Susana Benavides has been a full-time UVW organiser ever since being unfairly dismissed from her Topshop cleaning job by her direct employer Britannia Services Group. At last, a tribunal has ruled that she was sacked principally due to her union-related activities, rejecting Topshop’s key argument that a union’s “typical activities” cannot include “large scale public direct-action protests.”
See the full judgment here (PDF).
In March of 2016, Susana was instrumental in organising a well-attended UVW protest outside her former workplace on Oxford Street, which was met by a full legion of police. Unlike typical unions, UVW is known for its large scale public direct-action protests.
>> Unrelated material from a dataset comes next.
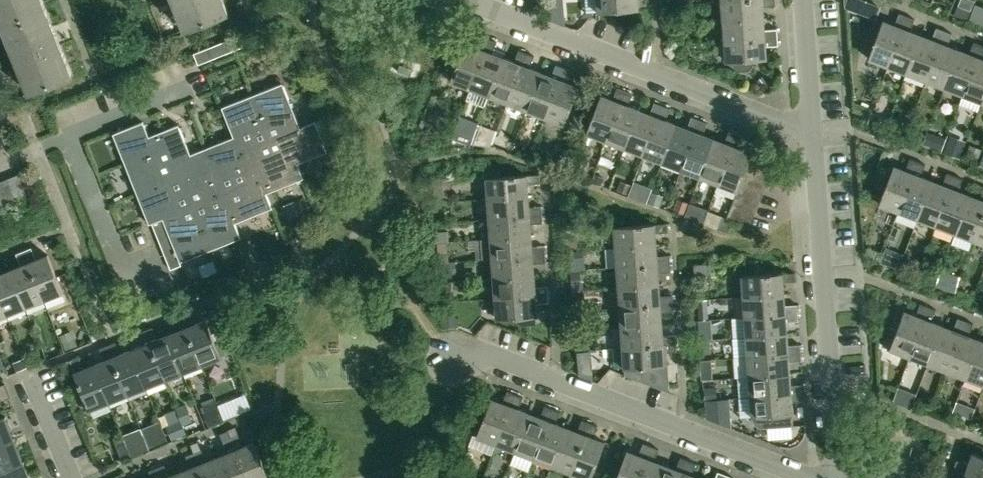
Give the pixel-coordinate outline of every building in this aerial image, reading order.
[(43,0),(0,0),(0,20),(2,25),(46,7),(43,0)] [(224,0),(173,0),(185,30),(229,12),(224,0)] [(638,9),(638,0),(597,0),(598,12),(638,9)] [(723,20),(763,17),(763,5),(775,4),(775,0),(725,0),(722,0),(723,20)] [(970,13),(971,10),(958,6),(957,8),(955,15),(967,19),(970,13)] [(73,75),(53,25),(46,7),(2,25),(29,92),(73,75)] [(882,23),(875,40),(868,58),(888,65),(906,15),(899,13),(895,25),(883,20),(882,23)] [(915,19),(906,15),(888,65),(907,72),(921,35),(910,30),(915,19)] [(723,20),(724,40),(778,36),(777,28),(764,29),(763,17),(723,20)] [(874,20),(867,37),(875,40),(882,23),(874,20)] [(932,39),(921,35),(907,72),(925,80),(944,30),(936,27),(932,39)] [(925,80),(944,87),(959,49),(947,45),(952,33),(944,30),(925,80)] [(239,35),(237,36),(231,38),(236,49),(243,47),(239,35)] [(451,80),(470,88),(489,38),(482,35),(477,47),(465,42),(451,80)] [(755,62),(754,59),(766,58),(765,46),(778,45),(778,36),(724,40),(726,61),(732,60),(732,64),(734,67),(737,69),(741,70),(747,70),(751,68),(753,66),(755,62)] [(231,38),(224,41),(228,52),(236,49),(231,38)] [(497,41),(489,38),(470,88),(489,95),(504,57),(492,53),(497,41)] [(224,41),(216,44),(221,55),(228,52),(224,41)] [(970,53),(959,49),(944,87),(963,94),(982,44),(974,42),(970,53)] [(216,44),(209,47),(213,58),(221,55),(216,44)] [(981,101),(982,96),(982,45),(982,44),(963,94),(981,101)] [(209,47),(201,50),(206,61),(213,58),(209,47)] [(201,50),(194,53),(198,64),(206,61),(201,50)] [(514,61),(504,57),(489,95),(507,102),(526,52),(519,50),(514,61)] [(507,102),(526,109),(541,71),(530,67),(534,55),(526,52),(507,102)] [(552,76),(541,71),(526,109),(545,116),(564,67),(556,64),(552,76)] [(564,124),(579,86),(567,81),(571,70),(564,67),(545,116),(564,124)] [(300,126),(283,82),(222,107),(233,136),(191,153),(179,124),(149,135),(144,121),(113,133),(149,223),(151,223),(163,218),(166,226),(169,233),(172,241),(174,248),(177,255),(180,261),(241,237),(235,222),(272,207),(266,192),(304,177),(298,163),(327,151),(316,120),(300,126)] [(601,94),(586,133),(605,140),(625,90),(617,87),(613,99),(601,94)] [(605,140),(624,147),(639,109),(628,105),(632,93),(625,90),(605,140)] [(889,106),(876,101),(871,116),(884,120),(889,106)] [(650,113),(639,109),(624,147),(643,154),(662,105),(654,102),(650,113)] [(643,154),(662,161),(676,124),(665,119),(670,108),(662,105),(643,154)] [(687,128),(676,124),(662,161),(680,168),(699,119),(692,116),(687,128)] [(912,121),(902,116),(898,126),(908,131),(912,121)] [(707,122),(699,119),(680,168),(699,176),(714,138),(703,134),(707,122)] [(466,142),(471,127),(457,121),(452,136),(466,142)] [(940,130),(930,126),(925,138),(935,142),(940,130)] [(485,146),(490,134),(476,128),(470,143),(485,146)] [(725,142),(714,138),(699,176),(718,183),(737,133),(729,130),(725,142)] [(740,148),(744,136),(737,133),(718,183),(737,190),(740,183),(744,172),(748,161),(752,153),(740,148)] [(513,143),(500,138),(497,147),(510,152),(513,143)] [(753,149),(752,153),(748,161),(771,170),(776,158),(753,149)] [(894,165),(879,203),(899,211),(918,161),(910,158),(906,170),(894,165)] [(767,182),(771,170),(748,161),(744,172),(767,182)] [(917,218),(932,180),(934,174),(923,170),(925,164),(918,161),(899,211),(917,218)] [(763,192),(767,182),(744,172),(740,183),(763,192)] [(943,184),(932,180),(917,218),(936,225),(955,175),(947,172),(943,184)] [(19,173),(6,178),(14,199),(27,194),(19,173)] [(540,182),(539,174),(527,175),(527,174),(486,177),(488,198),(528,195),(527,183),(540,182)] [(936,225),(954,232),(969,194),(958,190),(963,178),(955,175),(936,225)] [(0,181),(0,198),(2,204),(14,199),(6,178),(0,181)] [(632,185),(620,180),(617,189),(629,194),(632,185)] [(740,183),(737,190),(736,195),(758,204),(763,192),(740,183)] [(646,190),(635,186),(632,194),(643,198),(646,190)] [(659,207),(663,195),(651,191),(647,203),(659,207)] [(969,194),(954,232),(973,239),(982,213),(982,191),(980,198),(969,194)] [(488,198),(489,218),(542,214),(542,205),(529,206),(528,195),(488,198)] [(736,195),(731,206),(754,215),(758,204),(736,195)] [(678,199),(674,209),(685,213),(689,203),(678,199)] [(694,206),(690,217),(702,222),(707,211),(694,206)] [(727,217),(750,226),(754,215),(731,206),(727,217)] [(982,243),(982,213),(973,239),(982,243)] [(489,218),(491,238),(531,235),(530,223),(543,222),(542,214),(489,218)] [(723,216),(718,229),(727,232),(732,220),(723,216)] [(166,226),(163,218),(151,223),(154,230),(166,226)] [(668,231),(667,224),(655,225),(654,223),(614,226),(616,247),(656,244),(655,232),(668,231)] [(169,233),(166,226),(154,230),(157,238),(169,233)] [(448,230),(435,231),(436,242),(438,242),(447,242),(449,241),(448,230)] [(172,241),(169,233),(157,238),(160,245),(172,241)] [(532,246),(531,235),(491,238),(480,239),(481,242),(478,242),(478,249),(481,249),(482,258),(492,258),(545,254),(544,245),(532,246)] [(174,248),(172,241),(160,245),(163,253),(174,248)] [(448,253),(447,242),(438,242),(439,263),(449,261),(448,253)] [(616,247),(617,267),(670,264),(669,254),(657,255),(656,244),(616,247)] [(31,246),(24,250),(44,299),(63,292),(48,254),(36,258),(31,246)] [(177,255),(174,248),(163,253),(166,260),(177,255)] [(21,265),(10,269),(25,307),(44,299),(24,250),(16,253),(21,265)] [(581,262),(580,251),(570,251),(570,262),(581,262)] [(893,256),(884,253),(880,265),(888,268),(893,256)] [(492,258),(494,277),(534,274),(533,263),(546,262),(545,254),(492,258)] [(177,255),(166,260),(169,267),(180,263),(180,261),(177,255)] [(617,267),(618,287),(659,284),(658,272),(671,271),(670,264),(617,267)] [(712,264),(696,265),(697,277),(712,276),(712,264)] [(7,314),(25,307),(10,269),(0,273),(0,298),(7,314)] [(581,283),(580,271),(571,271),(571,283),(581,283)] [(796,280),(795,272),(742,275),(744,296),(784,293),(783,281),(796,280)] [(494,277),(495,298),(548,294),(548,286),(535,286),(534,274),(494,277)] [(618,287),(620,307),(673,303),(672,294),(660,295),(659,284),(618,287)] [(744,296),(745,316),(798,312),(797,304),(785,305),(784,293),(744,296)] [(536,302),(549,301),(548,294),(495,298),(497,318),(537,315),(536,302)] [(708,310),(707,299),(697,299),(698,311),(708,310)] [(456,321),(456,313),(455,301),(452,301),(440,302),(441,314),(442,328),(455,327),(456,327),(456,321)] [(620,307),(621,327),(662,324),(661,312),(673,311),(673,303),(620,307)] [(890,348),(909,355),(928,306),(920,303),(916,315),(904,311),(899,323),(890,348)] [(909,355),(927,363),(942,325),(931,321),(936,309),(928,306),(909,355)] [(189,312),(182,315),(202,364),(221,357),(206,319),(194,324),(189,312)] [(745,316),(746,336),(787,333),(786,321),(798,320),(798,312),(745,316)] [(179,330),(168,334),(183,372),(202,364),(182,315),(174,318),(179,330)] [(953,329),(942,325),(927,363),(946,370),(966,320),(958,317),(953,329)] [(699,332),(709,331),(708,319),(698,320),(699,332)] [(893,320),(883,345),(890,348),(899,323),(893,320)] [(946,370),(965,377),(980,340),(969,335),(973,323),(966,320),(946,370)] [(621,327),(623,347),(676,343),(675,334),(663,335),(662,324),(621,327)] [(152,327),(144,330),(164,379),(183,372),(168,334),(157,339),(152,327)] [(142,345),(131,349),(146,387),(164,379),(144,330),(137,333),(142,345)] [(576,351),(590,350),(589,331),(575,332),(576,351)] [(746,336),(748,356),(801,352),(800,344),(788,344),(787,333),(746,336)] [(980,340),(965,377),(982,384),(982,341),(980,340)] [(115,341),(107,344),(127,394),(146,387),(131,349),(120,353),(115,341)] [(660,364),(665,364),(664,351),(676,350),(676,343),(623,347),(624,367),(660,364)] [(104,360),(93,364),(109,401),(127,394),(107,344),(100,347),(104,360)] [(748,356),(749,376),(790,373),(789,361),(802,360),(801,352),(748,356)] [(74,372),(89,409),(109,401),(93,364),(83,368),(78,356),(70,359),(75,371),(74,372)] [(24,357),(13,362),(17,370),(28,365),(24,357)] [(709,361),(701,361),(702,373),(709,373),(709,361)] [(662,386),(660,364),(624,367),(625,375),(662,389),(662,386)] [(791,384),(790,373),(749,376),(737,377),(738,397),(751,396),(804,392),(803,383),(791,384)] [(712,389),(711,379),(702,380),(703,390),(712,389)] [(11,396),(5,383),(0,385),(0,396),(2,400),(11,396)] [(477,436),(496,443),(515,394),(507,391),(503,402),(491,398),(477,436)] [(804,400),(804,392),(751,396),(752,420),(755,423),(758,425),(761,427),(794,425),(792,401),(804,400)] [(519,408),(523,397),(515,394),(496,443),(515,450),(529,412),(519,408)] [(707,411),(731,410),(731,399),(719,400),(706,400),(707,411)] [(176,409),(181,421),(182,423),(193,419),(188,404),(176,409)] [(540,417),(529,412),(515,450),(534,458),(552,408),(545,405),(540,417)] [(560,411),(552,408),(534,458),(552,465),(567,427),(556,422),(560,411)] [(182,423),(181,421),(176,409),(165,413),(171,428),(182,423)] [(0,418),(0,419),(0,444),(15,438),(6,415),(0,418)] [(578,431),(567,427),(552,465),(571,472),(590,422),(582,419),(578,431)] [(605,441),(593,437),(598,425),(590,422),(571,472),(587,477),(591,477),(605,441)] [(236,427),(228,430),(248,477),(269,477),(255,441),(243,446),(239,434),(236,427)] [(230,437),(223,440),(228,452),(217,456),(226,477),(248,477),(228,430),(227,430),(230,437)] [(122,435),(114,437),(122,457),(130,454),(122,435)] [(15,438),(0,444),(0,471),(25,461),(15,438)] [(616,477),(639,477),(651,446),(644,443),(639,455),(627,450),(616,477)] [(665,465),(654,460),(659,449),(651,446),(639,477),(660,477),(665,465)] [(194,452),(204,477),(226,477),(217,456),(206,461),(201,449),(194,452)] [(180,471),(182,477),(204,477),(194,452),(186,455),(191,467),(180,471)] [(957,459),(954,467),(982,477),(982,456),(973,452),(969,464),(957,459)] [(665,465),(660,477),(681,477),(688,460),(681,457),(676,469),(665,465)] [(691,475),(696,463),(688,460),(681,477),(700,477),(691,475)] [(25,461),(0,471),(0,477),(31,477),(25,461)] [(157,467),(161,477),(182,477),(180,471),(169,476),(164,464),(157,467)] [(157,467),(149,470),(152,477),(161,477),(157,467)] [(951,475),(959,477),(982,477),(954,467),(951,475)]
This ruling has been covered on BBC News and in various national newspapers.
From our campaign page:
Susana was called “donkey” by an abusive supervisor who kicked a bucket at her. This triggered stress-related depression but she continued working for five more years, until UVW took up her cause for a London Living Wage (LLW), resulting in her suspension after more bullying. A Change.org petition was signed by over 37k people, and cleaner wages were raised to the minimum wage + 30p. This was still almost £2 less than the LLW, so protests went ahead.
These protests included 600 flyers planted in the pockets of garments, announcing the hypocrisy of Topshop claiming to “fully subscribe to the concept of the living wage” while contracting services to poverty wage employers. Shadow Chancellor of the Exchequer, John McDonnell, joined the demonstration amid red smoke and placards highlighting the absurdity of Topshop owner Sir Philip Green being worth over £4bn.